A custom-made dining table can easily cost a paycheck or two. If you have a handful of the right power tools, some of the right vices and a circular saw, you can build your own table for work, dining or both. As Mike Montgomery highlights on Modern Builds, if you live near a lumber yard that is willing to plane and straight line rip wood boards to your specs, a lot of the heavy lifting for making the table. After trimming the pieces, Mike uses a doweling jig to create the space for small wood dowels. Then the boards are glued, sandwiched and clamped. A little filling, trimming and sanding smooths out the boards. After a stain and finish, legs are attached to complete the job.
Painted Wicker Furniture
If you can’t afford a new set of furniture or don’t have the capability to make any, there are numerous used options that can be found in garage sales or on Facebook Marketplace. Wicker pieces can be a nice, inexpensive option for sunny spaces. Used wicker will often need a facelift. That said, when you’re paying $20 for a chair or $30 for a love seat, who can complain?

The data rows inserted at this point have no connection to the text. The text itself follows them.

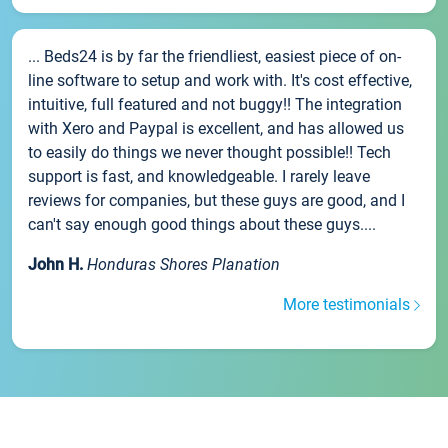
... Beds24 is by far the friendliest, easiest piece of on-
line software to setup and work with. It's cost effective,
intuitive, full featured and not buggy!! The integration
with Xero and Paypal is excellent, and has allowed us
to easily do things we never thought possible!! Tech
support is fast, and knowledgeable. I rarely leave
reviews for companies, but these guys are good, and I
can't say enough good things about these guys....
John H.
Honduras Shores Planation
More testimonials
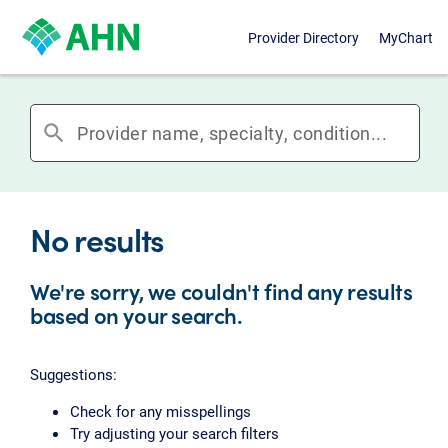
Provider Directory
MyChart
search
No results
We're sorry, we couldn't find any results
based on your search.
Suggestions:
Check for any misspellings
Try adjusting your search filters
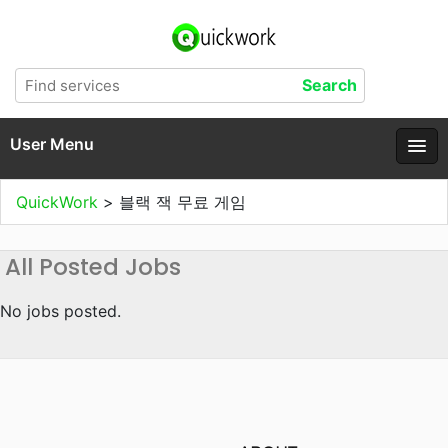
User Menu
QuickWork
>
블랙 잭 무료 게임
All Posted Jobs
No jobs posted.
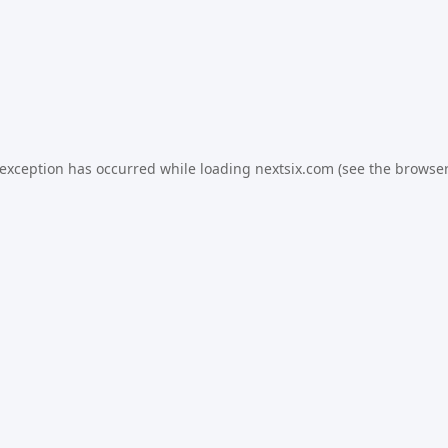
 exception has occurred while loading
nextsix.com
(see the
browser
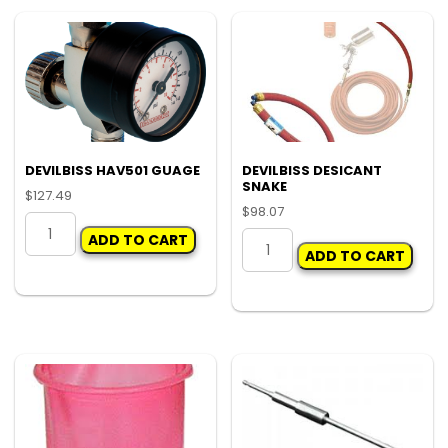
DEVILBISS HAV501 GUAGE
DEVILBISS DESICANT
SNAKE
$
127.49
$
98.07
DEVILBISS
DEVILBISS
ADD TO CART
HAV501
ADD TO CART
DESICANT
GUAGE
SNAKE
quantity
quantity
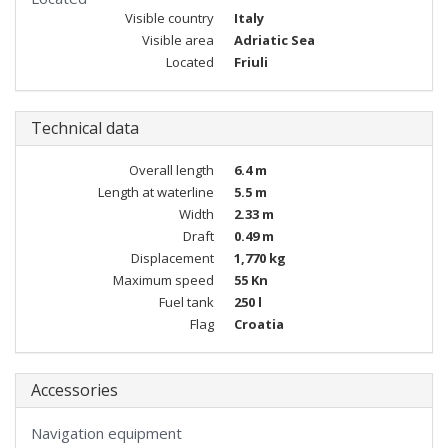
Visible country
Italy
Visible area
Adriatic Sea
Located
Friuli
Technical data
Overall length
6.4 m
Length at waterline
5.5 m
Width
2.33 m
Draft
0.49 m
Displacement
1,770 kg
Maximum speed
55 Kn
Fuel tank
250 l
Flag
Croatia
Accessories
Navigation equipment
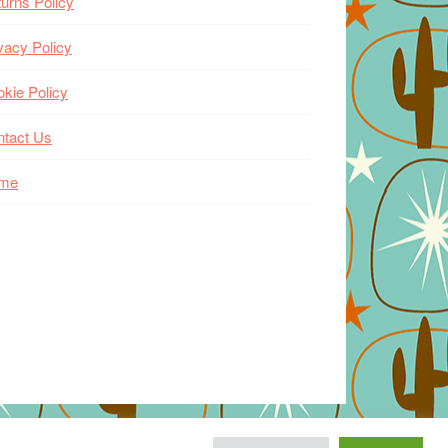
urns Policy
vacy Policy
kie Policy
ntact Us
me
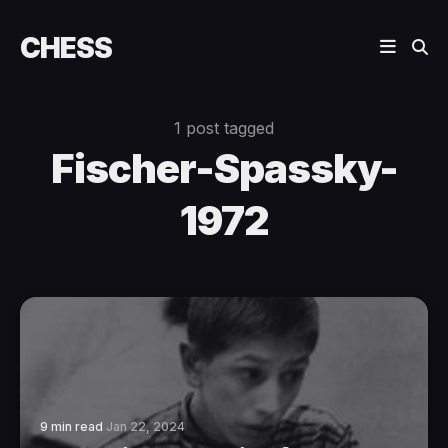
CHESS
1 post tagged
Fischer-Spassky-
1972
9 min read
Jan 22, 2024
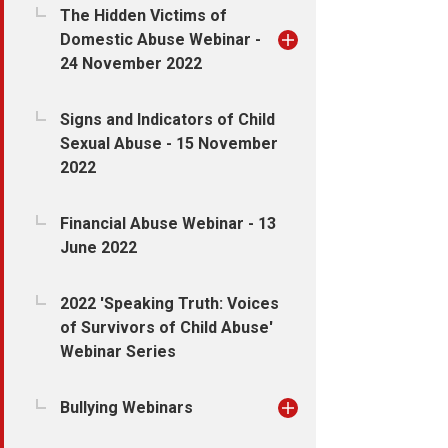
The Hidden Victims of
Domestic Abuse Webinar -
24 November 2022
Signs and Indicators of Child
Sexual Abuse - 15 November
2022
Financial Abuse Webinar - 13
June 2022
2022 'Speaking Truth: Voices
of Survivors of Child Abuse'
Webinar Series
Bullying Webinars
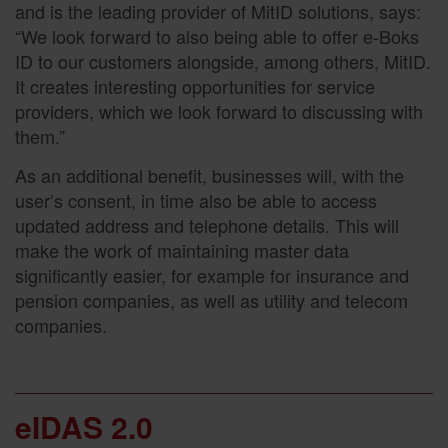
and is the leading provider of MitID solutions, says:
“We look forward to also being able to offer e-Boks
ID to our customers alongside, among others, MitID.
It creates interesting opportunities for service
providers, which we look forward to discussing with
them.”
As an additional benefit, businesses will, with the
user’s consent, in time also be able to access
updated address and telephone details. This will
make the work of maintaining master data
significantly easier, for example for insurance and
pension companies, as well as utility and telecom
companies.
eIDAS 2.0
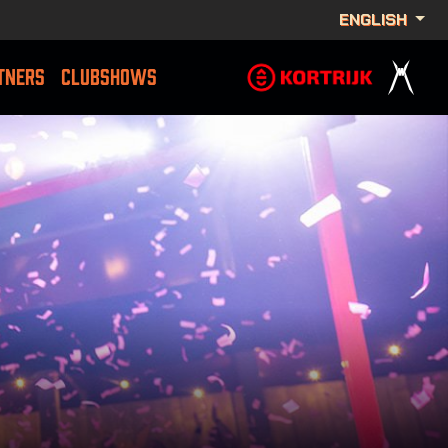
ENGLISH
TNERS
CLUBSHOWS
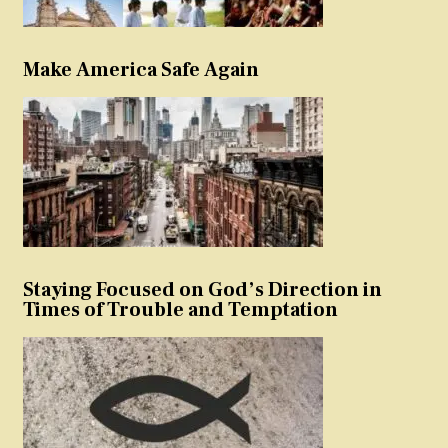
Make America Safe Again
Staying Focused on God’s Direction in
Times of Trouble and Temptation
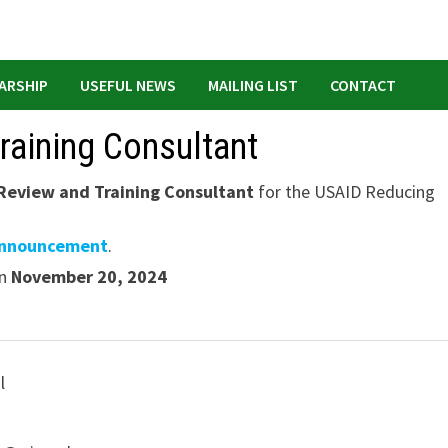
ARSHIP
USEFUL NEWS
MAILING LIST
CONTACT
raining Consultant
Review and Training Consultant
for the USAID Reducing
announcement
.
an
November 20, 2024
l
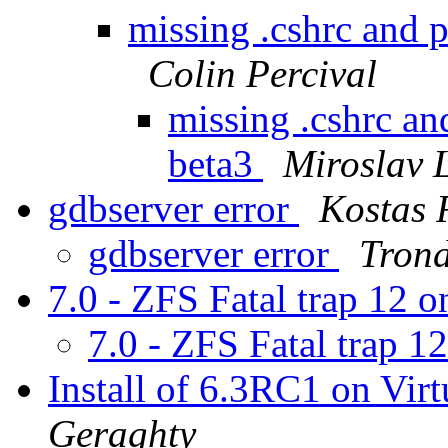
missing .cshrc and p
Colin Percival
missing .cshrc and
beta3
Miroslav
gdbserver error
Kostas 
gdbserver error
Trond
7.0 - ZFS Fatal trap 12
7.0 - ZFS Fatal trap 
Install of 6.3RC1 on Vi
Geraghty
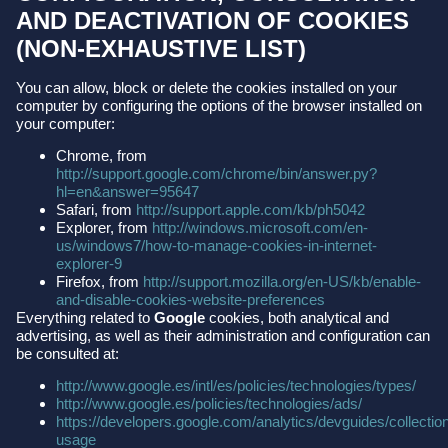
AND DEACTIVATION OF COOKIES
(NON-EXHAUSTIVE LIST)
You can allow, block or delete the cookies installed on your
computer by configuring the options of the browser installed on
your computer:
Chrome, from
http://support.google.com/chrome/bin/answer.py?
hl=en&answer=95647
Safari, from
http://support.apple.com/kb/ph5042
Explorer, from
http://windows.microsoft.com/en-
us/windows7/how-to-manage-cookies-in-internet-
explorer-9
Firefox, from
http://support.mozilla.org/en-US/kb/enable-
and-disable-cookies-website-preferences
Everything related to
Google
cookies, both analytical and
advertising, as well as their administration and configuration can
be consulted at:
http://www.google.es/intl/es/policies/technologies/types/
http://www.google.es/policies/technologies/ads/
https://developers.google.com/analytics/devguides/collection
usage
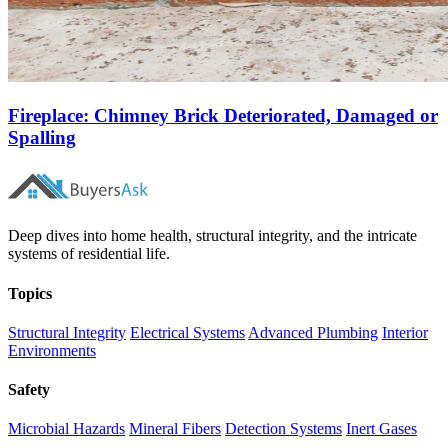
Fireplace: Chimney Brick Deteriorated, Damaged or
Spalling
Deep dives into home health, structural integrity, and the intricate
systems of residential life.
Topics
Structural Integrity
Electrical Systems
Advanced Plumbing
Interior
Environments
Safety
Microbial Hazards
Mineral Fibers
Detection Systems
Inert Gases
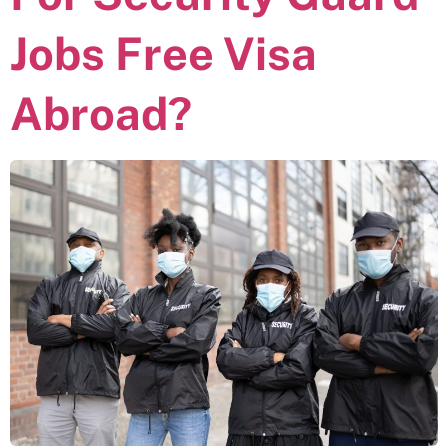
Jobs Free Visa
Abroad?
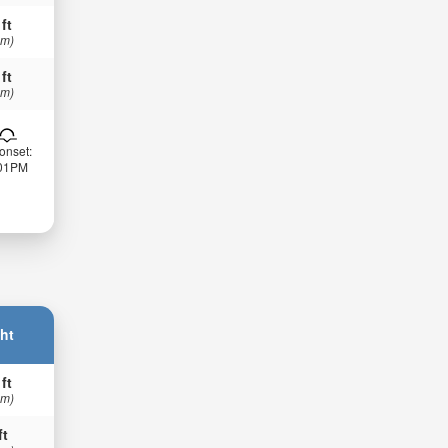
 ft
 m)
 ft
 m)
onset:
:01PM
ht
 ft
 m)
ft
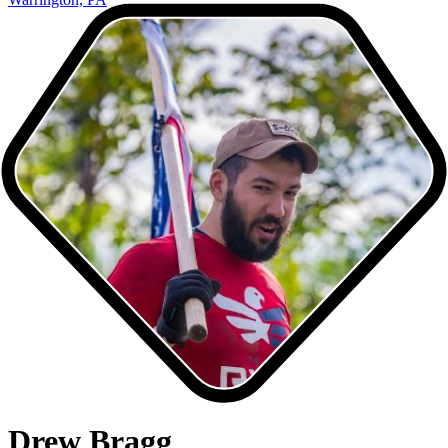
Drew Bragg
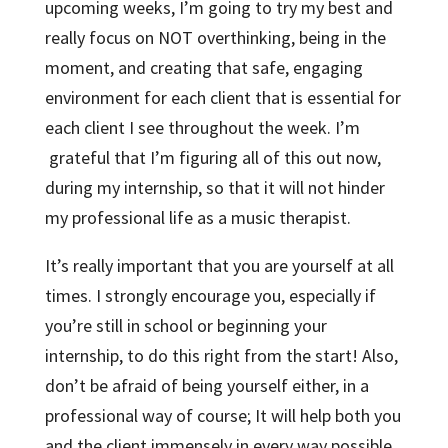
upcoming weeks, I’m going to try my best and
really focus on NOT overthinking, being in the
moment, and creating that safe, engaging
environment for each client that is essential for
each client I see throughout the week. I’m
grateful that I’m figuring all of this out now,
during my internship, so that it will not hinder
my professional life as a music therapist.
It’s really important that you are yourself at all
times. I strongly encourage you, especially if
you’re still in school or beginning your
internship, to do this right from the start! Also,
don’t be afraid of being yourself either, in a
professional way of course; It will help both you
and the client immensely in every way possible.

Karen from Lovely Etc. explains that a stripping brush and metal scraper can be great for prepping a wicker chair for repainting by removing old layers of paint. Loose ends can be trimmed off or glued back on, depending how they sit. Spray paint or a paint sprayer work well for covering the wicker and getting into the crevices. Karen recommends using a satin pain for a finish with a little sheen that doesn’t look too shiny.
Of course wicker isn’t the only furniture option for a sunroom or conservatory. Plenty of shabby chic options can also work well for a budget-minded decorator.
Consider Scent Options
You always want your sunroom to smell nice, but you don't want to go overboard with candles and air fresheners.
Consider using essential oils. You can get a diffuser for a few dollars and add some drops of your favorite oil. This will make the whole room smell fresh without being overbearing.
Another great way to decorate on a budget is to use fresh flowers and plants. Sunrooms and conservatories are the perfect places to put fresh flowers because they usually get plenty of sunlight.